Which species do not have \[s{p^3}\] hybridisation?
A) Ammonia
B) Methane
C) Water
D) Carbon dioxide

Answer 1

Hint: An \[s{p^3}\] hybridised atom has four groups surrounding it. The surrounding groups may be bonded atoms or lone pairs present on the atom. Here, we will use a formula to calculate hybridisation.

Formula used: \[H = \dfrac{{V + X + A - C}}{2}\]; Here, H means hybridisation, X is the count of monovalent atoms, A stand for anionic charge, and C stands for cationic charge

Complete Step by Step Answer:
Let’s discuss all the options one by one.
Option A is ammonia. The formula for ammonia is \[{\rm{N}}{{\rm{H}}_{\rm{3}}}\] .
Valence electrons of N atom = 5, Count of monovalent atoms = 3
So, \[H = \dfrac{{5 + 3}}{2} = 4\]
The value of H 4 means the hybridisation is \[s{p^3}\].
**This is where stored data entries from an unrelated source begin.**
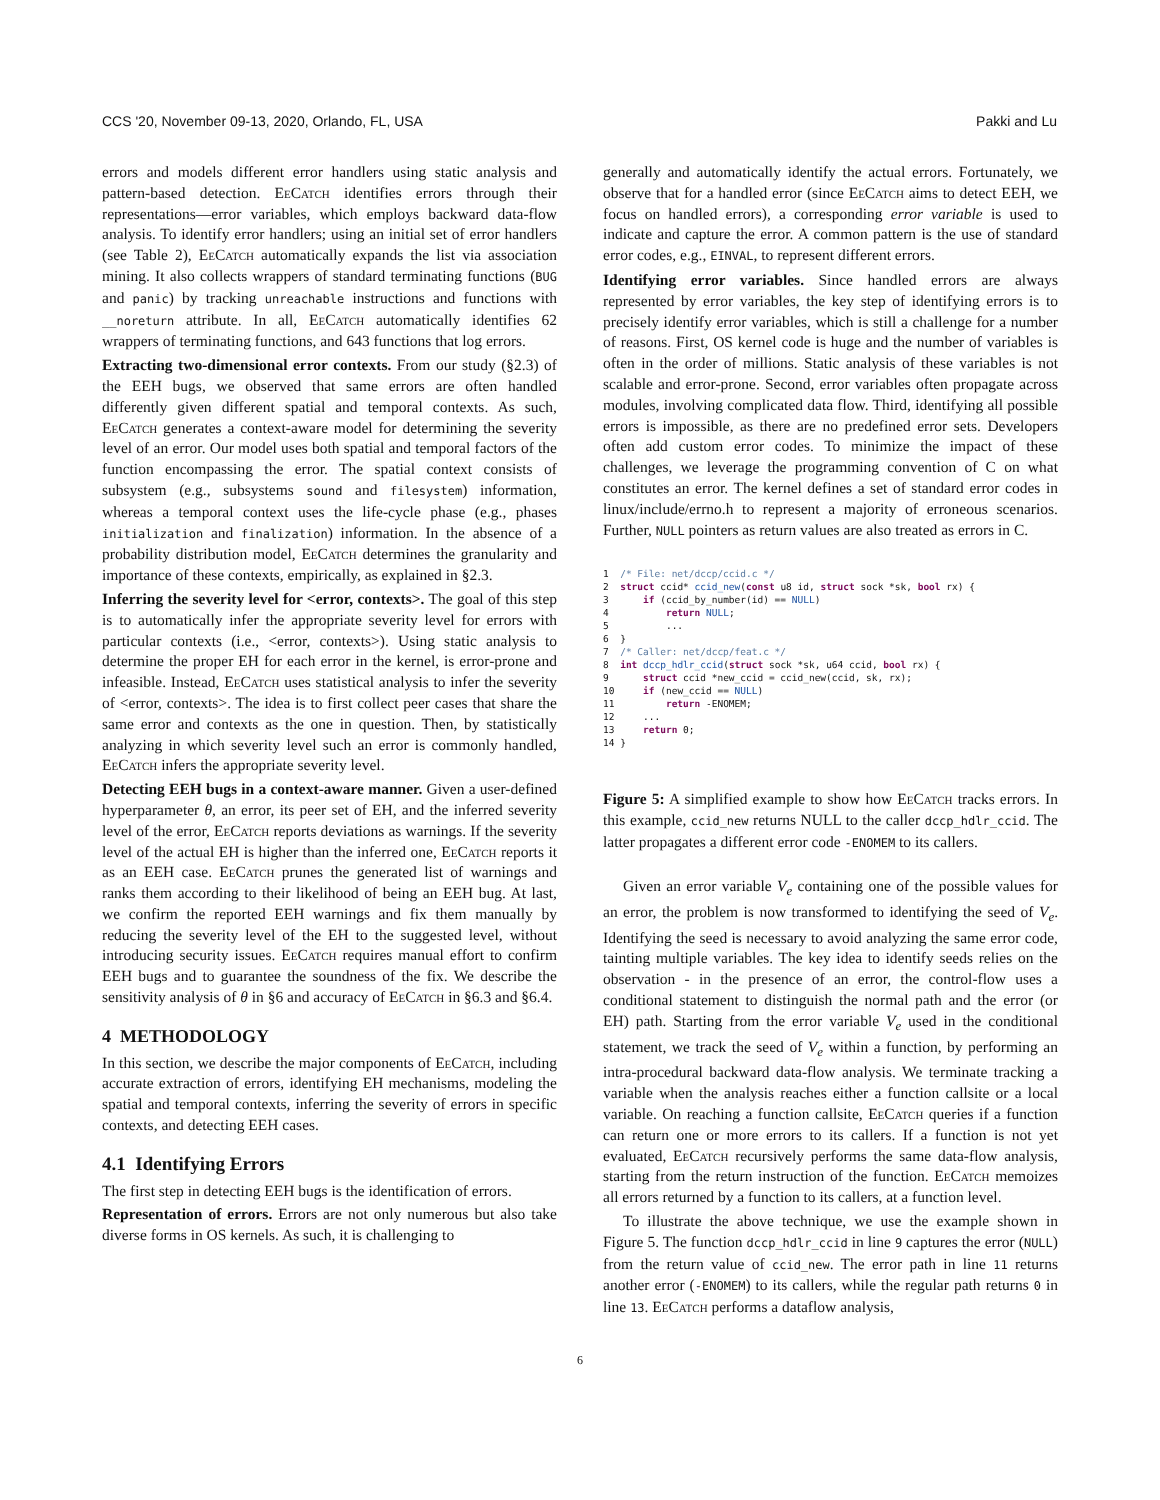CCS '20, November 09-13, 2020, Orlando, FL, USA Pakki and Lu
errors and models different error handlers using static analysis and pattern-based detection. EeCatch identifies errors through their representations—error variables, which employs backward data-flow analysis. To identify error handlers; using an initial set of error handlers (see Table 2), EeCatch automatically expands the list via association mining. It also collects wrappers of standard terminating functions (BUG and panic) by tracking unreachable instructions and functions with __noreturn attribute. In all, EeCatch automatically identifies 62 wrappers of terminating functions, and 643 functions that log errors.
Extracting two-dimensional error contexts. From our study (§2.3) of the EEH bugs, we observed that same errors are often handled differently given different spatial and temporal contexts. As such, EeCatch generates a context-aware model for determining the severity level of an error. Our model uses both spatial and temporal factors of the function encompassing the error. The spatial context consists of subsystem (e.g., subsystems sound and filesystem) information, whereas a temporal context uses the life-cycle phase (e.g., phases initialization and finalization) information. In the absence of a probability distribution model, EeCatch determines the granularity and importance of these contexts, empirically, as explained in §2.3.
Inferring the severity level for <error, contexts>. The goal of this step is to automatically infer the appropriate severity level for errors with particular contexts (i.e., <error, contexts>). Using static analysis to determine the proper EH for each error in the kernel, is error-prone and infeasible. Instead, EeCatch uses statistical analysis to infer the severity of <error, contexts>. The idea is to first collect peer cases that share the same error and contexts as the one in question. Then, by statistically analyzing in which severity level such an error is commonly handled, EeCatch infers the appropriate severity level.
Detecting EEH bugs in a context-aware manner. Given a user-defined hyperparameter θ, an error, its peer set of EH, and the inferred severity level of the error, EeCatch reports deviations as warnings. If the severity level of the actual EH is higher than the inferred one, EeCatch reports it as an EEH case. EeCatch prunes the generated list of warnings and ranks them according to their likelihood of being an EEH bug. At last, we confirm the reported EEH warnings and fix them manually by reducing the severity level of the EH to the suggested level, without introducing security issues. EeCatch requires manual effort to confirm EEH bugs and to guarantee the soundness of the fix. We describe the sensitivity analysis of θ in §6 and accuracy of EeCatch in §6.3 and §6.4.
4 METHODOLOGY
In this section, we describe the major components of EeCatch, including accurate extraction of errors, identifying EH mechanisms, modeling the spatial and temporal contexts, inferring the severity of errors in specific contexts, and detecting EEH cases.
4.1 Identifying Errors
The first step in detecting EEH bugs is the identification of errors.
Representation of errors. Errors are not only numerous but also take diverse forms in OS kernels. As such, it is challenging to
generally and automatically identify the actual errors. Fortunately, we observe that for a handled error (since EeCatch aims to detect EEH, we focus on handled errors), a corresponding error variable is used to indicate and capture the error. A common pattern is the use of standard error codes, e.g., EINVAL, to represent different errors.
Identifying error variables. Since handled errors are always represented by error variables, the key step of identifying errors is to precisely identify error variables, which is still a challenge for a number of reasons. First, OS kernel code is huge and the number of variables is often in the order of millions. Static analysis of these variables is not scalable and error-prone. Second, error variables often propagate across modules, involving complicated data flow. Third, identifying all possible errors is impossible, as there are no predefined error sets. Developers often add custom error codes. To minimize the impact of these challenges, we leverage the programming convention of C on what constitutes an error. The kernel defines a set of standard error codes in linux/include/errno.h to represent a majority of erroneous scenarios. Further, NULL pointers as return values are also treated as errors in C.
1  /* File: net/dccp/ccid.c */
2  struct ccid* ccid_new(const u8 id, struct sock *sk, bool rx) {
3      if (ccid_by_number(id) == NULL)
4          return NULL;
5          ...
6  }
7  /* Caller: net/dccp/feat.c */
8  int dccp_hdlr_ccid(struct sock *sk, u64 ccid, bool rx) {
9      struct ccid *new_ccid = ccid_new(ccid, sk, rx);
10     if (new_ccid == NULL)
11         return -ENOMEM;
12     ...
13     return 0;
14 }
Figure 5: A simplified example to show how EeCatch tracks errors. In this example, ccid_new returns NULL to the caller dccp_hdlr_ccid. The latter propagates a different error code -ENOMEM to its callers.
Given an error variable V<sub>e</sub> containing one of the possible values for an error, the problem is now transformed to identifying the seed of V<sub>e</sub>. Identifying the seed is necessary to avoid analyzing the same error code, tainting multiple variables. The key idea to identify seeds relies on the observation - in the presence of an error, the control-flow uses a conditional statement to distinguish the normal path and the error (or EH) path. Starting from the error variable V<sub>e</sub> used in the conditional statement, we track the seed of V<sub>e</sub> within a function, by performing an intra-procedural backward data-flow analysis. We terminate tracking a variable when the analysis reaches either a function callsite or a local variable. On reaching a function callsite, EeCatch queries if a function can return one or more errors to its callers. If a function is not yet evaluated, EeCatch recursively performs the same data-flow analysis, starting from the return instruction of the function. EeCatch memoizes all errors returned by a function to its callers, at a function level.
To illustrate the above technique, we use the example shown in Figure 5. The function dccp_hdlr_ccid in line 9 captures the error (NULL) from the return value of ccid_new. The error path in line 11 returns another error (-ENOMEM) to its callers, while the regular path returns 0 in line 13. EeCatch performs a dataflow analysis,
6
Option B is methane. The formula for methane is \[{\rm{C}}{{\rm{H}}_4}\] .
Valence electrons of C atom = 4, Count of monovalent atoms=4
So, \[H = \dfrac{{4 + 4}}{2} = 4\]
The value of H 4 means the hybridisation is \[s{p^3}\].

Option C is water. The formula for water is \[{{\rm{H}}_{\rm{2}}}{\rm{O}}\] .
Valence electrons of O atom = 6, Count of monovalent atoms = 2
So, \[H = \dfrac{{6 + 2}}{2} = 4\]
The value of H 4 means the hybridisation is \[s{p^3}\].

Option D is carbon dioxide. The formula for carbon dioxide is \[{\rm{C}}{{\rm{O}}_2}\] .
Valence electrons of C atom = 4, Count of monovalent atoms = 0
So, \[H = \dfrac{4}{2} = 2\]
The value of H 2 means the hybridisation is \[sp\].
Therefore, among the given molecules, only \[{\rm{C}}{{\rm{O}}_2}\]molecule does not have\[s{p^3}\] hybridisation.
Hence, option D is right.

Note: Another method to find out whether the hybridisation is \[s{p^3}\] or not is to count the surrounding groups of the atom. If the count of the surrounding groups is four, the hybridisation is \[s{p^3}\]. Here, \[{\rm{O}} = {\rm{C}} = {\rm{O}}\], the C atom is surrounded by two O atom, so its hybridisation is \[sp\].